CHAPTER IV.

Socialism, Theoretic and Practical—Statements of the Leaders—Vengeance on the “Spitzels”—The Black Flag in the Streets—Resolutions in the Alarm—The Board of Trade Procession—Why it Failed—Experts on Anarchy—Parsons, Spies, Schwab and Fielden Outline their Belief—The International Platform—Why Communism Must Fail—A French Experiment and its Lesson—The Law of Averages—Extracts from the Anarchic Press—Preaching Murder—Dynamite or the Ballot-Box?—“The Reaction in America”—Plans for Street Fighting—Riot Drill and Tactics—Bakounine and the Social Revolution—Twenty-one Statements of an Anarchist’s Duty—Herways’ Formula—Predicting the Haymarket—The Lehr und Wehr Verein and the Supreme Court—The White Terror and the Red—Reinsdorf, the Father of Anarchy—His Association with Hoedel and Nobiling—Attempt to Assassinate the German Emperor—Reinsdorf at Berlin—His Desperate Plan—“Old Lehmann” and the Socialist’s Dagger—The Germania Monument—An Attempt to Kill the Whole Court—A Culvert Full of Dynamite—A Wet Fuse and no Explosion—Reinsdorf Condemned to Death—His Last Letters—Chicago Students of his Teachings—De Tocqueville and Socialism.

THE Constitution of the United States guarantees the right of free speech, free discussion and free assemblage. These are the cardinal doctrines of our free institutions. But when liberty is trenched upon to the extent of advocacy of revolutionary methods, subversion of law and order and the displacement of existing society, Socialism places itself beyond the pale of moral forces and arrays itself on the side of the freebooter, the bandit, the cut-throat and the traitor. Public measures and public men are open to the widest criticism consistent with truth, decency and justice, but differences of opinion are no more to be brought into harmony through blood than the settlement of private disputes is to be effected by means of the bludgeon, the knife or the bullet. The freedom of speech which is valuable either to the individual or to humanity is that which builds up, not destroys, society.

Now, what does Socialism, or Anarchy, precisely teach, and at what does it aim? It is true, there are two schools of Socialism—one conservative and the other radical to a sanguinary degree; one seeking a change in existing society and government through enlightenment, and the other the attainment of the same principles through force. But the conservatives form so small a portion of the Socialistic body that they cut no figure in the general direction and management of the organization; and so far as relates to the visible manifestations of that body, Socialism in the United States may be regarded as synonymous with Anarchy.

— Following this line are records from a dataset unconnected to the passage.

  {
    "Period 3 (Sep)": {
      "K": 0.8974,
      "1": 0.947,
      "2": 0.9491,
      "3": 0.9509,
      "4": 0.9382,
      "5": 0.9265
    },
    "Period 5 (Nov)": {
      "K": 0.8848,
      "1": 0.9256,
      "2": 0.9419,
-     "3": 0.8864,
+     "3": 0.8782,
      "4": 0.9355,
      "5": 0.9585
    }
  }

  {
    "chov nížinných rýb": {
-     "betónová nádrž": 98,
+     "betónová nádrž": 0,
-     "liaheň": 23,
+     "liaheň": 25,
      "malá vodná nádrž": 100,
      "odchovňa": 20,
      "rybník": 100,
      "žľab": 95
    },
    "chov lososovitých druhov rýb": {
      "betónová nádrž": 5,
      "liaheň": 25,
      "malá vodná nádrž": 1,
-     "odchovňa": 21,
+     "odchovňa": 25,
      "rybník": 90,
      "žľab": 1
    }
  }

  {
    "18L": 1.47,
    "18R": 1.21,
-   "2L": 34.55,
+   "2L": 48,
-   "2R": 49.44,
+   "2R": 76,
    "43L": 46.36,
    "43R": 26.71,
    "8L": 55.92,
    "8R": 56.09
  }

As I have shown, the ostensible object of the organization in Chicago, as elsewhere, at the outset, was peaceful, but the ulterior aim—the establishment of Socialism through force, when sufficiently powerful in numbers—has in later years clearly developed. The early Socialist orators only hinted at force as a possible factor in the social revolution they advocated, and it was reserved for the active agitators of the past ten years to boldly and openly proclaim for the methods of the Paris Commune.

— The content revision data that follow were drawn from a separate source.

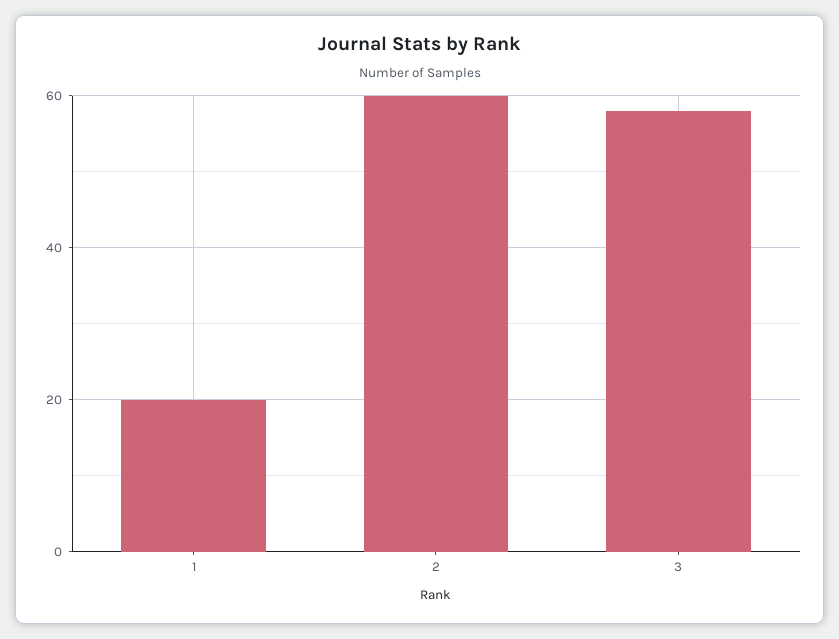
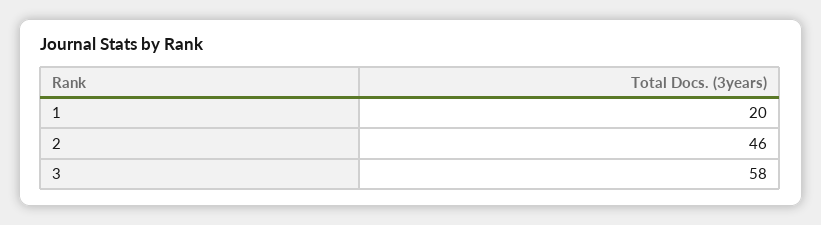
  {
    "1": 20,
-   "2": 60,
+   "2": 46,
    "3": 58
  }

Before proceeding to particulars as to the utterances of Anarchist leaders, the sources of their inspiration and their definition of Socialism, it may be well to advert to some incidents in connection with their movements as a revolutionary party. One incident specially worthy of mention was a meeting held at Mueller’s Hall, corner of Sedgwick Street and North Avenue, on the evening of January 12, 1885. It was a secret gathering, but, despite Socialistic vigilance, Officer Michael Hoffman managed to remain and quietly note the drift of the speeches. Parsons first took the floor, and said:

The Black Flag. From a Photograph.

Gentlemen, before we call this meeting to order, I want you to be sure that we are all right and all one. I want you to see if there are any reporters or policemen present. See if you can discover any spies. If you find any one here, you can do with him as you please, but my advice to you is, take him and strangle him and then throw him out of the window; then let the people think that the fellow fell out. And if you should give one of them a chance for his life, tell him, if he has any more notions to come to our meetings, he should first go to St. Michael’s Church, see the priest and prepare himself for death, say farewell to all his friends and family—and then let him enter. I want all these people to know that I am not afraid of them; I don’t like them, and let them stay away from me.